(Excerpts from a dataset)
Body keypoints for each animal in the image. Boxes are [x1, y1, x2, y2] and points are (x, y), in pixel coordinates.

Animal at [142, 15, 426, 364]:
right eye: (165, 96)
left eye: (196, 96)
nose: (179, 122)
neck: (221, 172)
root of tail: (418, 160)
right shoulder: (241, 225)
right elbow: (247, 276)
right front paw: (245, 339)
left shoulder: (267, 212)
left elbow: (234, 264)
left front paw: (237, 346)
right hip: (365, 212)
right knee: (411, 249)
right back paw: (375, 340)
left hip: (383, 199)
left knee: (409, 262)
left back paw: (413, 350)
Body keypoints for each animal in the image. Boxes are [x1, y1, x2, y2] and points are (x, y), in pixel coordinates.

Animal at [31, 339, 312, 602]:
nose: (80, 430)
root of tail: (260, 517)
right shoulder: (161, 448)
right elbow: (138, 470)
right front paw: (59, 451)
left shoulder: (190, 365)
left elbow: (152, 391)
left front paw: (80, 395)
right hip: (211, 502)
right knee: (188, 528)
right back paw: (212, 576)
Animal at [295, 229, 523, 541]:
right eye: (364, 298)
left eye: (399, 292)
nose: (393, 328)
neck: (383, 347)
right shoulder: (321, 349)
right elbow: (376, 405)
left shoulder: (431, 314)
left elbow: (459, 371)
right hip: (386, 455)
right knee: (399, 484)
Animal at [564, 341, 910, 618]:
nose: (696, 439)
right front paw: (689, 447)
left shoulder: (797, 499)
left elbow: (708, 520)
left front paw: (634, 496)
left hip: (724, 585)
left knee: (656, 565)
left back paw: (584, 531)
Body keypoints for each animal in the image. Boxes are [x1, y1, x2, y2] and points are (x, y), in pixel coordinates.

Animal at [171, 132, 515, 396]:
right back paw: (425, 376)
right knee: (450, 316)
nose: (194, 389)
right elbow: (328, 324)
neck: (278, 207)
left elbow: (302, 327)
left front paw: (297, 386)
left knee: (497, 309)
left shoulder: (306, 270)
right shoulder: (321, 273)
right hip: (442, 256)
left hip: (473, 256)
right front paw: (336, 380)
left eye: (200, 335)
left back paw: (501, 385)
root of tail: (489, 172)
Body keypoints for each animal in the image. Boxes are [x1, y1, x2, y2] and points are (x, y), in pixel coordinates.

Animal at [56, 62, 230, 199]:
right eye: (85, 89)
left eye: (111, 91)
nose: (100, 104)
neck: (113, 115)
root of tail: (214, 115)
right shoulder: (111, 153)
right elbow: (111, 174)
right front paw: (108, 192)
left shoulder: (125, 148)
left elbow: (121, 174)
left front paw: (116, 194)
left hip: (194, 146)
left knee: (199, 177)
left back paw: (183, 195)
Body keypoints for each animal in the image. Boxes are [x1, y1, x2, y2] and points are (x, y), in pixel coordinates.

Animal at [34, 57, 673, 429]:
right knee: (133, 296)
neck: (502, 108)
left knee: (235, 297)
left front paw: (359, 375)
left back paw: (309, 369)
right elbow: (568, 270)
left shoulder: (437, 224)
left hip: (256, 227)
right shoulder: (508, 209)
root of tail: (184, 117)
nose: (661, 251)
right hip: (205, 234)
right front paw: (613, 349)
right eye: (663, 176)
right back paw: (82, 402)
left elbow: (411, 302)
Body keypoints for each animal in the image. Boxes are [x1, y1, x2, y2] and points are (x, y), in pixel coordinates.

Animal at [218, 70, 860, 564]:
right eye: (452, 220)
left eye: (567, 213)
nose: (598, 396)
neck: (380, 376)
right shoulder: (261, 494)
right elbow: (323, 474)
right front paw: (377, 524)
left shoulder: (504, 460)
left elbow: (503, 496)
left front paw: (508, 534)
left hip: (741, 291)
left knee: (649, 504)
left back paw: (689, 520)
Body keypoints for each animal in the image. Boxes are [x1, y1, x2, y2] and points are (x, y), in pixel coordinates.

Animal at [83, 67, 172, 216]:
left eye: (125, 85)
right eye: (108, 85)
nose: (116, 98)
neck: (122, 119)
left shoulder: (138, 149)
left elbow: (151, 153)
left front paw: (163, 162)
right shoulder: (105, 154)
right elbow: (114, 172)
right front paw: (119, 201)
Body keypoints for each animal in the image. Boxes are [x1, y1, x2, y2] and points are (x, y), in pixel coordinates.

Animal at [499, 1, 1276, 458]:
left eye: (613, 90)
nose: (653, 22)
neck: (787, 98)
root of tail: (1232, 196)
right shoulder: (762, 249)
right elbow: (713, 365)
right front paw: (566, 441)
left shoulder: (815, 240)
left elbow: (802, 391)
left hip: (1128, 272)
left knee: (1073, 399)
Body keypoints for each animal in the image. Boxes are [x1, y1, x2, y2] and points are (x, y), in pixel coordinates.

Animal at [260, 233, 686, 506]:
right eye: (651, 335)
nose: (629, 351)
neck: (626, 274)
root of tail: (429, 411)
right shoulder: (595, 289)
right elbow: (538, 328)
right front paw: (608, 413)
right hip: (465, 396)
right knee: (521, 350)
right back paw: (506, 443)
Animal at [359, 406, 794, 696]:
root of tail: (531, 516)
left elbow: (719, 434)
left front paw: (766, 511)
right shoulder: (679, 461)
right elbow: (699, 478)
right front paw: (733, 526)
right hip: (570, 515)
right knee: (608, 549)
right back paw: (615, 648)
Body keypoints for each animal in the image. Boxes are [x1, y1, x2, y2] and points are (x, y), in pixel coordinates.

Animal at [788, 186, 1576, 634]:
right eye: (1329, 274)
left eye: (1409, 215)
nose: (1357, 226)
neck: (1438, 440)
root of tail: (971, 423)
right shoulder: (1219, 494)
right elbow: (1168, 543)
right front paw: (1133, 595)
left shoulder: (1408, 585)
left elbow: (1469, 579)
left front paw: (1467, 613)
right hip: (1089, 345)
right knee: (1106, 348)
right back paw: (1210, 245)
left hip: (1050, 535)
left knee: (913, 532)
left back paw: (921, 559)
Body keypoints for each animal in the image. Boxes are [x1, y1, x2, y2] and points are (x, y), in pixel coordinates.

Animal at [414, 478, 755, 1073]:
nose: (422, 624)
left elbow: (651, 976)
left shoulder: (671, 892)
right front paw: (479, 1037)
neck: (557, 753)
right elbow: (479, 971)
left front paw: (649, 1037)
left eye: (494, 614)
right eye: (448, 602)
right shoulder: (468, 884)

* **WHAT THE TASK REQUIRES**: Taking the entries above, write out exactly the lines starting with the line containing "right shoulder: (595, 289)" and going on through the line containing "right eye: (1329, 274)", both included, and nothing else.

* **SOLVED EXERCISE**:
right shoulder: (595, 289)
right elbow: (538, 328)
right front paw: (608, 413)
right hip: (465, 396)
right knee: (521, 350)
right back paw: (506, 443)
Animal at [359, 406, 794, 696]:
root of tail: (531, 516)
left elbow: (719, 434)
left front paw: (766, 511)
right shoulder: (679, 461)
right elbow: (699, 478)
right front paw: (733, 526)
right hip: (570, 515)
right knee: (608, 549)
right back paw: (615, 648)
Body keypoints for each animal in the image. Boxes are [x1, y1, x2, y2] and points are (x, y), in pixel coordinates.

Animal at [788, 186, 1576, 634]:
right eye: (1329, 274)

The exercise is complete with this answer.